Ali Salim a poursuivi : « Ce que nous faisons en termes de fabrication est un travail artistique qui n’est pas lié à un temps ou un lieu spécifique, il repose sur une idée et un objectif, tous deux relevant de la nature. Dès que nous décidons d’une image spécifique inspirée par la nature, nous commençons à la tisser directement sur le métier jusqu’à ce que l’image soit complète. » Il a expliqué que lorsqu’ils décident de réaliser une œuvre d’art spécifique, ils commencent immédiatement à tisser les fils sur le métier sans avoir de maquette, de photo ou de dessin sur papier. Salim a raconté comment, lorsqu’il accompagnait Soheir Habib Georgy, la femme de l’artiste Ramses Wissa Wassef, pendant qu’elle réalisait l’une de ses œuvres d’art qui a pris trois ans à compléter, ils ont parcouru le Nil pendant 14 jours, de Guizeh jusqu’à Louxor et Assouan. Pendant ce temps, il a tissé ses fils en trois parties sur une longueur de sept mètres, représentant successivement des palmiers, le Nil, des barques et des pêcheurs, puis les temples de Philae et de Karnak, des mosquées, des églises, la citadelle et les pyramides. Le septuagénaire a ajouté : « Nos œuvres d’art sont basées sur la nature, même dans les matériaux utilisés pour les fabriquer. Les outils utilisés dans la fabrication des tapis à la main comprennent des métiers à tisser en bois, qu’ils soient verticaux ou horizontaux, ainsi que du coton, de la laine et des colorants naturels extraits des plantes. » Il a expliqué que les colorants utilisés dans la fabrication sont extraits de plantes cultivées dans le village, les laines leur parviennent blanches, et une fois par an, ils se réunissent pour séparer les parties des plantes cultivées, telles que les tiges, les feuilles, les fleurs, dont chacune fournit une couleur spécifique utilisée pour teindre les laines. Il a souligné qu’ils produisent des tapis de différentes tailles et formes, et que le tissage d’un mètre carré de fil peut prendre un mois entier.

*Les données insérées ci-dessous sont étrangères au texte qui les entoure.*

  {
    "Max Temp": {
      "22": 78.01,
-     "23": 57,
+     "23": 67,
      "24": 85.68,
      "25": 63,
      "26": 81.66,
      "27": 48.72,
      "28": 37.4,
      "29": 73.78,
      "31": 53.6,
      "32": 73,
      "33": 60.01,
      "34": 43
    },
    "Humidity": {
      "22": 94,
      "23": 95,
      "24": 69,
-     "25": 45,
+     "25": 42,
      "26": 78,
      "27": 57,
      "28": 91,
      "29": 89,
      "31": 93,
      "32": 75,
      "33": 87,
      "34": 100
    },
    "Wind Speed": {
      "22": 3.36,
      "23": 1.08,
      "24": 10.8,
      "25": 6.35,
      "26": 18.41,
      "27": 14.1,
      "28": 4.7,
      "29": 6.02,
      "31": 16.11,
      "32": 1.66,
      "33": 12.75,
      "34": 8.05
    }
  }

Retournons au rêve de l’ingénieur-artiste. Après avoir exploré plusieurs villages, Wassef a choisi Haraneya. Il a commencé à réaliser son rêve en enseignant à environ 14 filles et garçons du village, âgés de 8 à 15 ans, l’art du tissage sur métier à tisser. Grâce à son sens artistique, Wassefa su exploiter la créativité des enfants du village en lançant une expérience pionnière pour préserver et développer cet artisanat traditionnel, conscient des effets dévastateurs de la mécanisation sur les métiers à tisser traditionnels. Après avoir constaté leur assimilation de ses enseignements, il les a encouragés à exprimer leur créativité en leur disant : « Je veux voir ce que vous pouvez créer. Si vous aimez ça, cela pourrait être votre avenir. J’espère que vous deviendrez des artistes », sachant qu’ils n’avaient pas d’autre moyen d’expression que le tissage. Le Centre a participé à sa première exposition à l’étranger en 1958 en Suisse, ce qui a conduit leurs œuvres à devenir des invités réguliers et remarqués dans les expositions internationales.

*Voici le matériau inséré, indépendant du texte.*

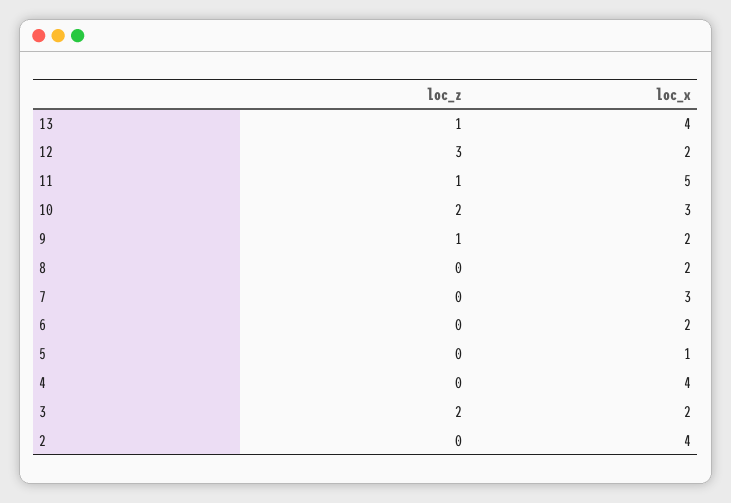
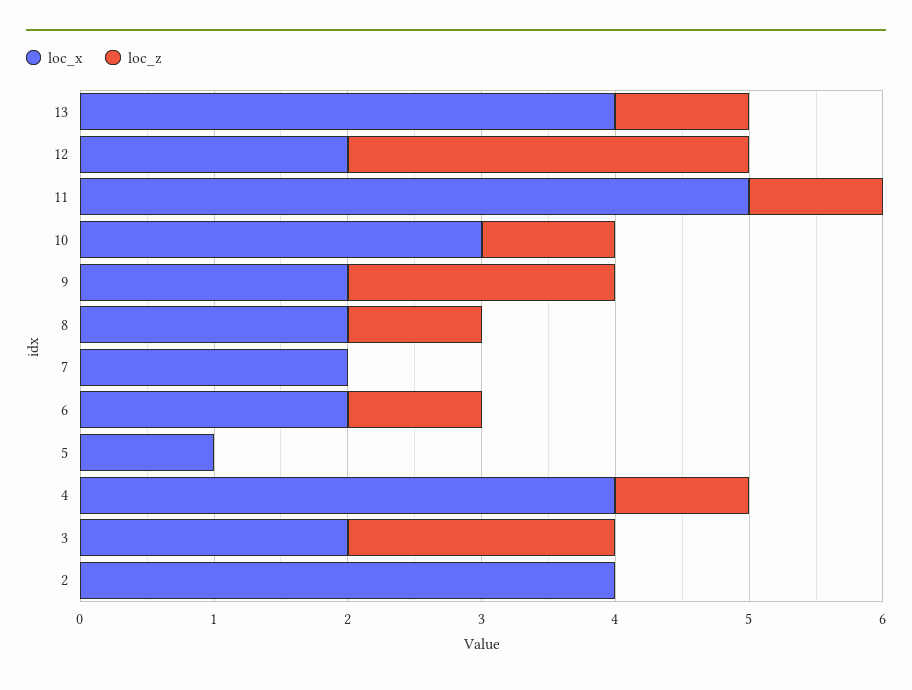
  {
    "loc_z": {
      "13": 1,
      "12": 3,
      "11": 1,
-     "10": 2,
+     "10": 1,
-     "9": 1,
+     "9": 2,
-     "8": 0,
+     "8": 1,
      "7": 0,
-     "6": 0,
+     "6": 1,
      "5": 0,
-     "4": 0,
+     "4": 1,
      "3": 2,
      "2": 0
    },
    "loc_x": {
      "13": 4,
      "12": 2,
      "11": 5,
      "10": 3,
      "9": 2,
      "8": 2,
-     "7": 3,
+     "7": 2,
      "6": 2,
      "5": 1,
      "4": 4,
      "3": 2,
      "2": 4
    }
  }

Le directeur du Centre Ramses Wissa Wassef, l’artiste Ikram Nosshi, a déclaré au quotidien égyptien Al-Masry Al-Youm : « Les tissus et tapis faits à la main du Centre se distinguent par leurs couleurs vives obtenues à partir de plantes rares cultivées spécialement à l’intérieur du Centre. Les tapis tissés reflètent les paysages naturels de la campagne égyptienne avec des étendues vertes, des canaux d’irrigation, des oiseaux et du bétail, exprimant l’authenticité du patrimoine égyptien ». Et d’ajouter que lorsque l’artiste Ramses Wissa est décédé en 1974, le nombre de tisserands au Centre était de 14 personnes de la première génération. Nous les avons gardés et travaillé à augmenter leur nombre, atteignant avant la révolution du 25 janvier jusqu’à 50 artistes. Cependant, nous avons rencontré des crises par la suite et nous avons actuellement 35 artistes de la deuxième génération travaillant dans toutes sortes de textiles en coton et en laine.